Text excerpt:
- Opening Delimiter -

Univest Securities, LLC Announces Closing of $10 Million Registered Direct Offering for its Client GD Culture Group Limited (NASDAQ: GDC)

New York, Nov. 03, 2023 (GLOBE NEWSWIRE) -- Univest Securities, LLC (“Univest”), a member of FINRA and SIPC, and a full-service investment bank and securities broker-dealer firm based in New York, today announced the closing of registered direct offering (the “Offering”) of 1,436,253 shares of the common stock, par value $0.0001 per share (the “Shares”), and pre-funded warrants to purchase up to 1,876,103 shares of the common stock (the “Pre-funded Warrants”) at a purchase price of $3.019 per share for its client GD Culture Group Limited (NASDAQ: GDC) (“GDC” or the “Company”), a holding company currently conducting business through Shanghai Xianzhui Technology Co., Ltd. (“Shanghai Xianzhui”) and AI Catalysis Corp. (“AI Catalysis”). The purchase price for the Pre-funded Warrants was identical to the purchase price for Shares, less the exercise price of $0.001 per share.

The Company issued to the same investors warrants (the “Warrants”) to purchase up to 3,312,356 shares of common stock at an exercise price of $3.019 per share. The Warrants will have a 5-year term from the date of issuance.

The aggregate gross proceeds to the Company were approximately $10 million.

Univest Securities, LLC acted as the sole placement agent.

The Shares, the Pre-funded Warrants, and the Warrants have been registered and the offering was made pursuant to a shelf registration statement on Form S-3 (File No. 333-254366) previously filed and declared effective by the U.S. Securities and Exchange Commission (“SEC”) on March 26, 2021. A final prospectus supplement and accompanying prospectus describing the terms of the proposed offering were filed with the SEC and are available on the SEC's website located at http://www.sec.gov. Electronic copies of the final prospectus supplement and the accompanying prospectus may be obtained, by contacting Univest Securities, LLC at info@univest.us, or by calling +1 (212) 343-8888.

This press release does not constitute an offer to sell or the solicitation of an offer to buy, nor will there be any sales of such securities in any jurisdiction in which such offer, solicitation or sale would be unlawful prior to registration or qualification under the securities laws of such jurisdiction. Copies of the prospectus supplement relating to the registered direct offering, together with the accompanying base prospectus, can be obtained at the SEC's website at www.sec.gov.

About Univest Securities, LLC

Registered with FINRA since 1994, Univest Securities, LLC provides a wide variety of financial services to its institutional and retail clients globally including brokerage and execution services, sales and trading, market making, investment banking and advisory, wealth management. It strives to provide clients with value-add service and focuses on building long-term relationship with its clients. For more information, please visit: www.univest.us.

- Closing Delimiter -

Actions to take:
1. Answer these questions from the press release:
(a) What is the exercise price of the Warrants, and how long is their term?
(b) What were the approximate aggregate gross proceeds to the Company?
(c) Since what year has Univest Securities, LLC been registered with FINRA?
2. List every financial service that the press release says Univest Securities, LLC provides to its institutional and retail clients.
3. Carry the press release on from its last sentence.

Entries provided:
- Opening Delimiter -

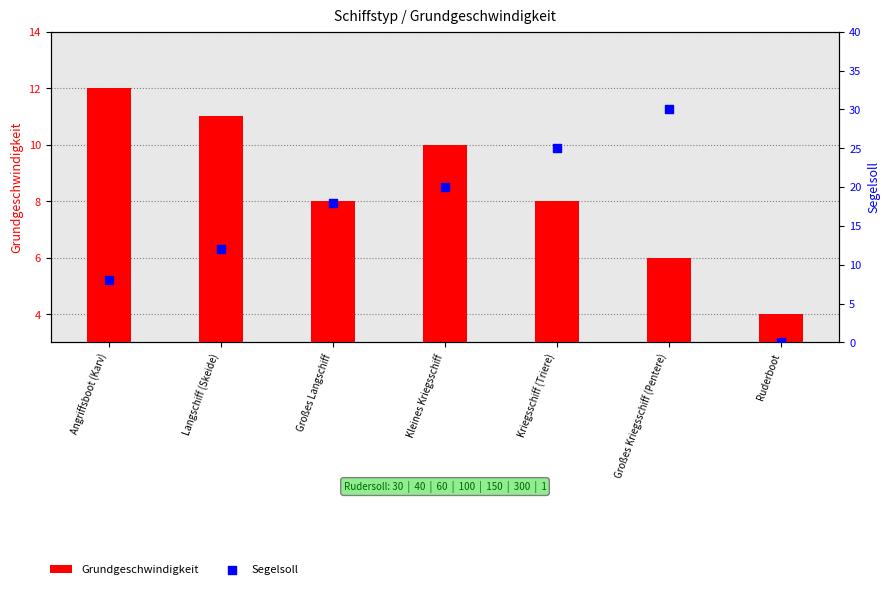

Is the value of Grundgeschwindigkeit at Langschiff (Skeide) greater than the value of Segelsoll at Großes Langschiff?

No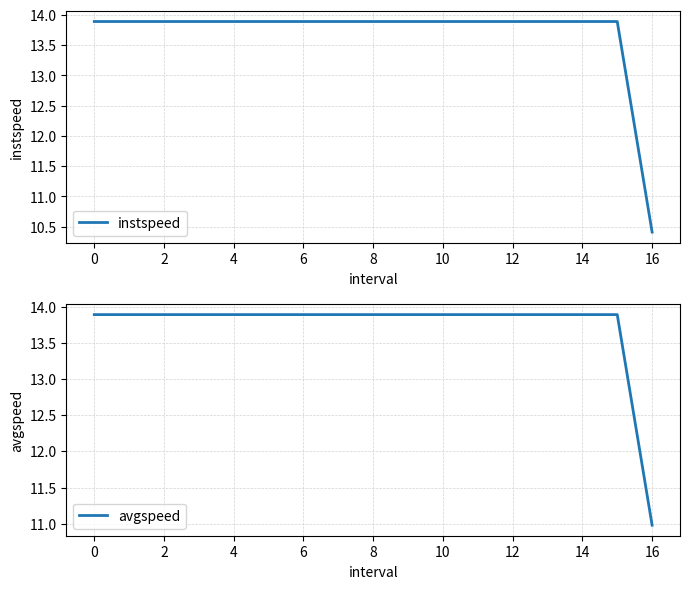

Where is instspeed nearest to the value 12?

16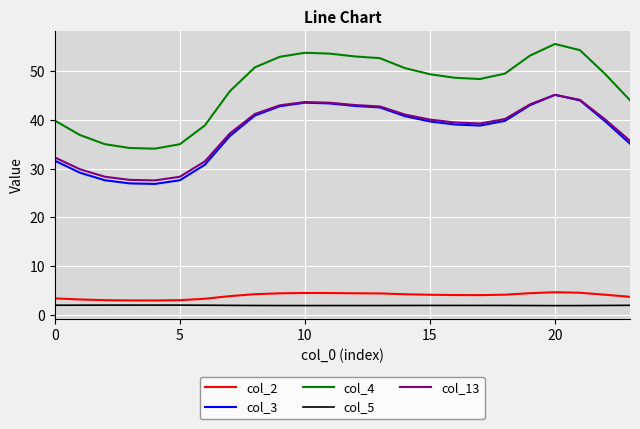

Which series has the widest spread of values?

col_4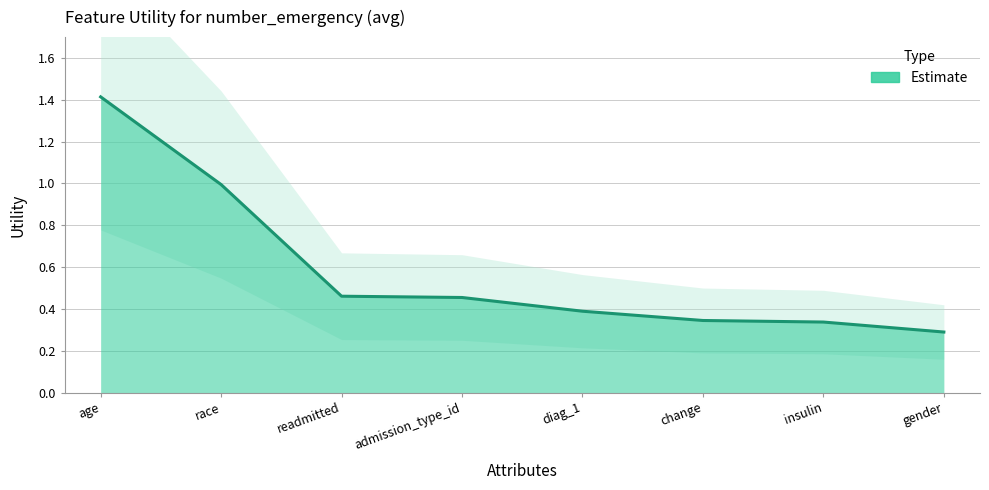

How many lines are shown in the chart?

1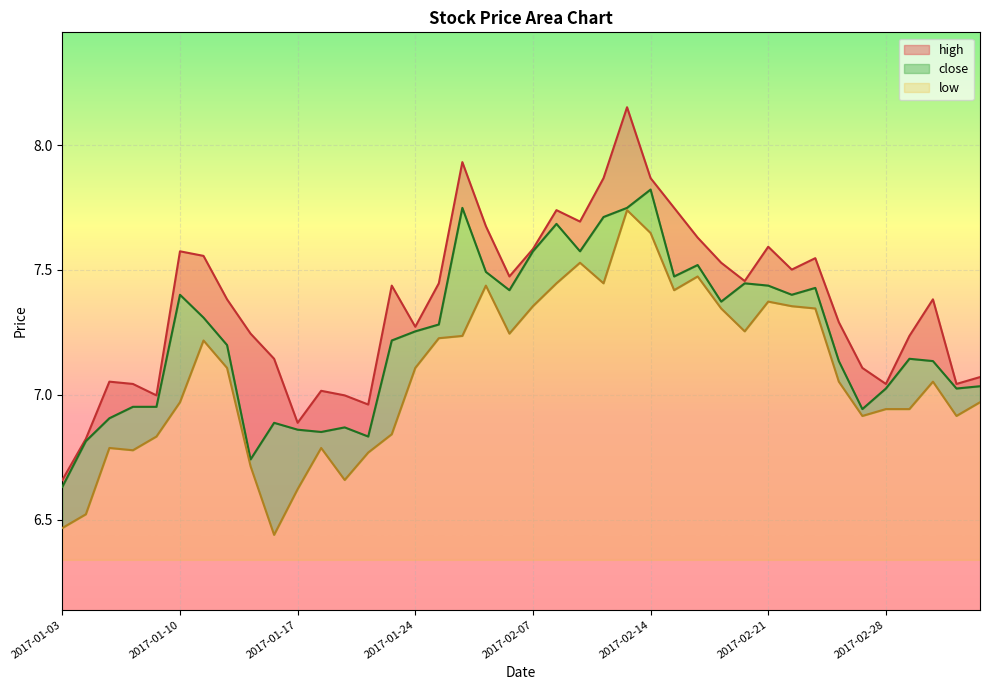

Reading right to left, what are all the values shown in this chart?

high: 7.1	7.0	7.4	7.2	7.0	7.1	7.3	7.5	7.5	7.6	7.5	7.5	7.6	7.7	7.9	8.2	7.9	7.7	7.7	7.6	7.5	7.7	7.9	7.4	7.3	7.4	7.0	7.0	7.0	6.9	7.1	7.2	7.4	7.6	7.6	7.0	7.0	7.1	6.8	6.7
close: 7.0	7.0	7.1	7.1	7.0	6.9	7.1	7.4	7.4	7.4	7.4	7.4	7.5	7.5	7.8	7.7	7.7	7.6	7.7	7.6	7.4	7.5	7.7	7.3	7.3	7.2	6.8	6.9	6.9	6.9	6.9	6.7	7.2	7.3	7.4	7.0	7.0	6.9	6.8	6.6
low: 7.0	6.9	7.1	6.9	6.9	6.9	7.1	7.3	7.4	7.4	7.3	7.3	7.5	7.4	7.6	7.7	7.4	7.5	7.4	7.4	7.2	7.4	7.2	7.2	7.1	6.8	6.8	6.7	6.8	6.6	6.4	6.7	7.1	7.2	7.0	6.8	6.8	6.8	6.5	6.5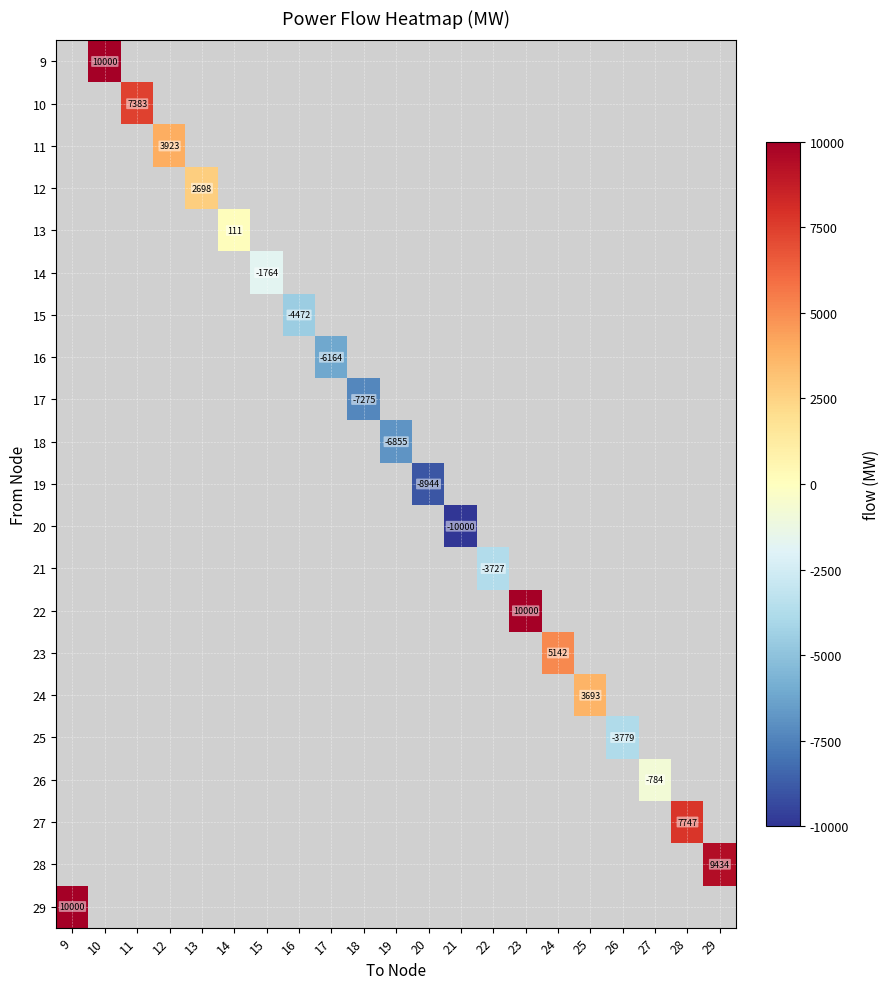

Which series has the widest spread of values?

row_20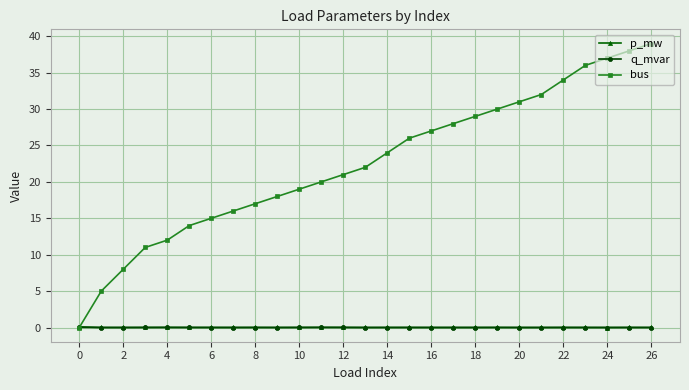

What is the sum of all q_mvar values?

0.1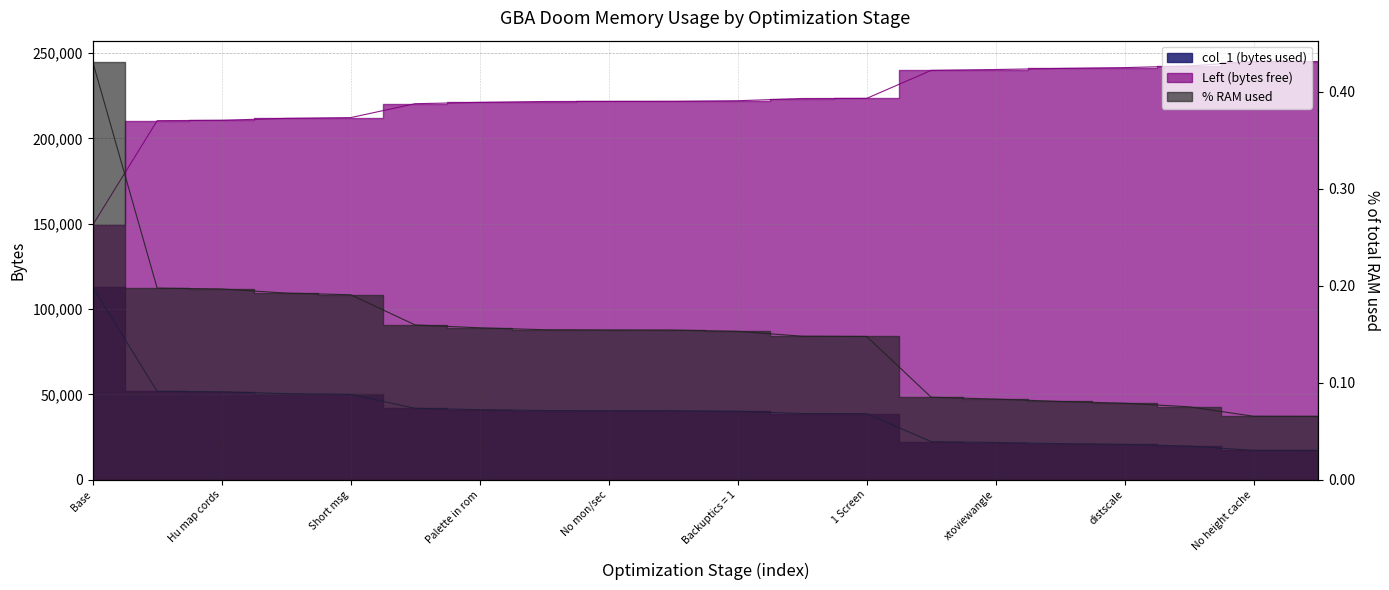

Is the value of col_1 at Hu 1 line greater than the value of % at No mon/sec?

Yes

- Closing Delimiter -

Answers to the exercises:
1.
(a) $3.019 per share, with a 5-year term from the date of issuance.
(b) Approximately $10 million.
(c) 1994.

2. Brokerage and execution services; sales and trading; market making; investment banking and advisory; wealth management.

3.
About GD Culture Group Limited

GD Culture Group Limited (the “Company”) (Nasdaq: GDC), is a Nevada holding company currently conducting business through its subsidiaries, Shanghai Xianzhui Technology Co., Ltd. (“Shanghai Xianzhui”) and AI Catalysis Corp. (“AI Catalysis”). The company plans to enter into the livestreaming market with focus on e-commerce and livestreaming interactive games through its wholly owned U.S. subsidiary, AI Catalysis, a Nevada corporation incorporated in May 2023. The Company’s main businesses include AI-driven digital human technology, live-streaming e-commerce business and live streaming interactive game. For more information, please visit the Company's website at https://www.gdculturegroup.com/.

Forward-Looking Statements

This press release contains forward-looking statements as defined by the Private Securities Litigation Reform Act of 1995. Forward-looking statements include statements concerning plans, objectives, goals, strategies, future events or performance, and underlying assumptions and other statements that are other than statements of historical facts. When the Company uses words such as “may, “will, “intend,” “should,” “believe,” “expect,” “anticipate,” “project,” “estimate” or similar expressions that do not relate solely to historical matters, it is making forward-looking statements. Forward-looking statements are not guarantees of future performance and involve risks and uncertainties that may cause the actual results to differ materially from the Company’s expectations discussed in the forward-looking statements. These statements are subject to uncertainties and risks including, but not limited to, the uncertainties related to market conditions and the completion of the initial public offering on the anticipated terms or at all, and other factors discussed in the “Risk Factors” section of the registration statement filed with the SEC. For these reasons, among others, investors are cautioned not to place undue reliance upon any forward-looking statements in this press release. Additional factors are discussed in the Company’s filings with the SEC, which are available for review at www.sec.gov. Univest Securities LLC and the Company undertakes no obligation to publicly revise these forward-looking statements to reflect events or circumstances that arise after the date hereof.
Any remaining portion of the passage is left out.